[Collection entries]
::::::::::

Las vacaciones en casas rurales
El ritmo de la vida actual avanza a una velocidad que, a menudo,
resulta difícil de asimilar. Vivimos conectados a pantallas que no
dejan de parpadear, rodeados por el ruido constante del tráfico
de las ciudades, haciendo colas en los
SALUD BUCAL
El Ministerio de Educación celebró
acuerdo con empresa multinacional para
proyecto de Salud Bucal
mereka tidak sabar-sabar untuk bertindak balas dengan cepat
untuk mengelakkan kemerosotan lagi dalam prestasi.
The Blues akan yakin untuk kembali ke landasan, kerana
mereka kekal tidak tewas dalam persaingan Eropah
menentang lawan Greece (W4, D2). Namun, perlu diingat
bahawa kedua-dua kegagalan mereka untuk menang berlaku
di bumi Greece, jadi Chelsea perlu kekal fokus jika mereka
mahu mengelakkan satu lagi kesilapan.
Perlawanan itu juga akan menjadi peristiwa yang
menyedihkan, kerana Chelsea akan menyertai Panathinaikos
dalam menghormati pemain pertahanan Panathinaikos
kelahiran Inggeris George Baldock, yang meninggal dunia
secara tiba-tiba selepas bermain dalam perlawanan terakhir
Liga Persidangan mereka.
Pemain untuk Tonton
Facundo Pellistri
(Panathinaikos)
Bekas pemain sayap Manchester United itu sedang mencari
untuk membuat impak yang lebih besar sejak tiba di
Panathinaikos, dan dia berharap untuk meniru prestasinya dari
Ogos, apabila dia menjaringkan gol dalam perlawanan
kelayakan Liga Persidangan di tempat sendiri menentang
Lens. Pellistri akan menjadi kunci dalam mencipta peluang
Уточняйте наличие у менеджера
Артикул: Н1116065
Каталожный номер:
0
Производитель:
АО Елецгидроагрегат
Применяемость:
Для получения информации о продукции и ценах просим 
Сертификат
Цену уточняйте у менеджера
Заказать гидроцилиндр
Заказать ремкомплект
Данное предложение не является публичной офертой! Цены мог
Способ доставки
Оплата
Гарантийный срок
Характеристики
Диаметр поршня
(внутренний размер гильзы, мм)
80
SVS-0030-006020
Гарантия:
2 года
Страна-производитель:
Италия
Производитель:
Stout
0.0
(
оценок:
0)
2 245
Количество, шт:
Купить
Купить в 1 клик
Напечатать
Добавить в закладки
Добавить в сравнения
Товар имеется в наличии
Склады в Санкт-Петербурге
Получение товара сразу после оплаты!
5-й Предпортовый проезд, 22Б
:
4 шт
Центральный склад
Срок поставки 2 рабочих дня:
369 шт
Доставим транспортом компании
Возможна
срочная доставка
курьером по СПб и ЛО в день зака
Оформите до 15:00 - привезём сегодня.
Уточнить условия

::::::::::

Try it — When a line in the records holds the string "Добавить", copy that line.

Expected answer —
Добавить в закладки
Добавить в сравнения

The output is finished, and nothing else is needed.